Treatment of agricultural trade is probably the most significant factor in determining whether the CAFTA-DR is a net positive or negative for the Central American countries. It will certainly determine whether poverty increases or decreases in those countries for many years to come, because agriculture is the single largest source of employment in Honduras, Nicaragua, Guatemala, and El Salvador. Agricultural production in the region includes staple crops such as corn, beans, and rice for household consumption, production of these crops and poultry and meat for local markets, and cash crops such as coffee and sugar for export. The optimal combination of trade terms for regional rural development would be to phase out the tariffs on staple crops very slowly and gradually, so that subsistence farmers have time to adapt to competition from subsidized U.S. production, while increasing access to the U.S. market for traditional cash crops such as sugar and other agricultural products that exploit the comparative advantages of the region.

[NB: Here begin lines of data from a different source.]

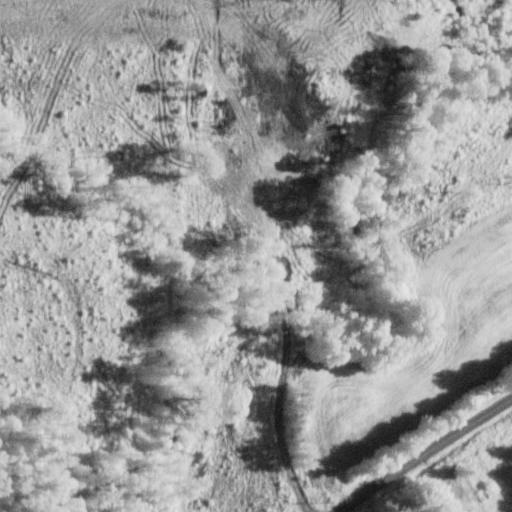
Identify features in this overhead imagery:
road: (424, 453)
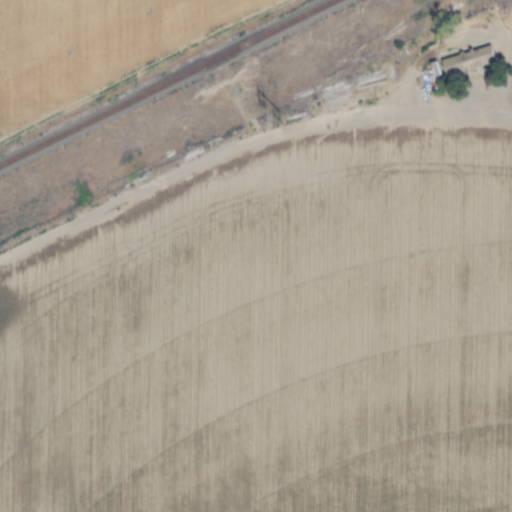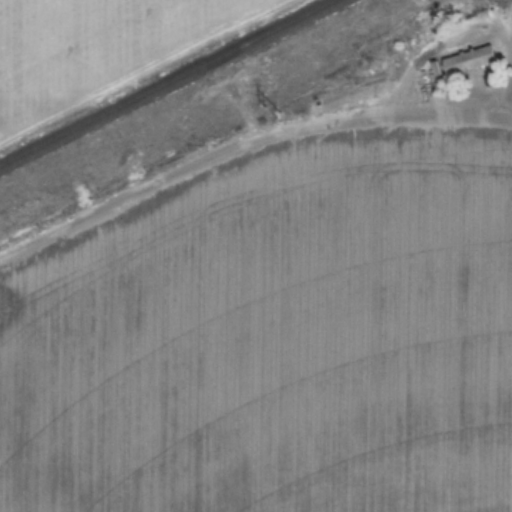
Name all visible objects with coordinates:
crop: (96, 47)
building: (467, 60)
railway: (185, 94)
road: (246, 144)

As negotiated, the CAFTA-DR gets less than half of this equation right. The Administration did recognize the need for the countries in the region to slowly open their markets for a few staple products, but does not provide adequate transition periods for all such products. This half-measure will mean little for poor farmers in the region, who typically produce more than one staple product, be it rice, beans, corn, chickens, onions or potatoes. For poor farmers, lower prices for any of the products will put already precarious household incomes at risk.  Malnutrition in the region is rising due to low coffee prices.  The shock of CAFTA would likely mean more hunger in Central America.

Moreover, and even more significantly, the CAFTA-DR does not provide new opportunities for rural populations to utilize and benefit from. For example, production of sugar could absorb some of the labor displaced from staple crops. Yet, sugar from Central America and the Dominican Republic is denied meaningful access to the U.S. market. (Lamentably, the Administration boasts of allowing only one additional teaspoon of sugar from the region a week.) Likewise, it is not likely that displaced farmers can be absorbed in the manufacturing sector. As discussed below, the largest manufacturing industry in the region, textiles and apparel, is not likely to expand and may even contract under the CAFTA-DR.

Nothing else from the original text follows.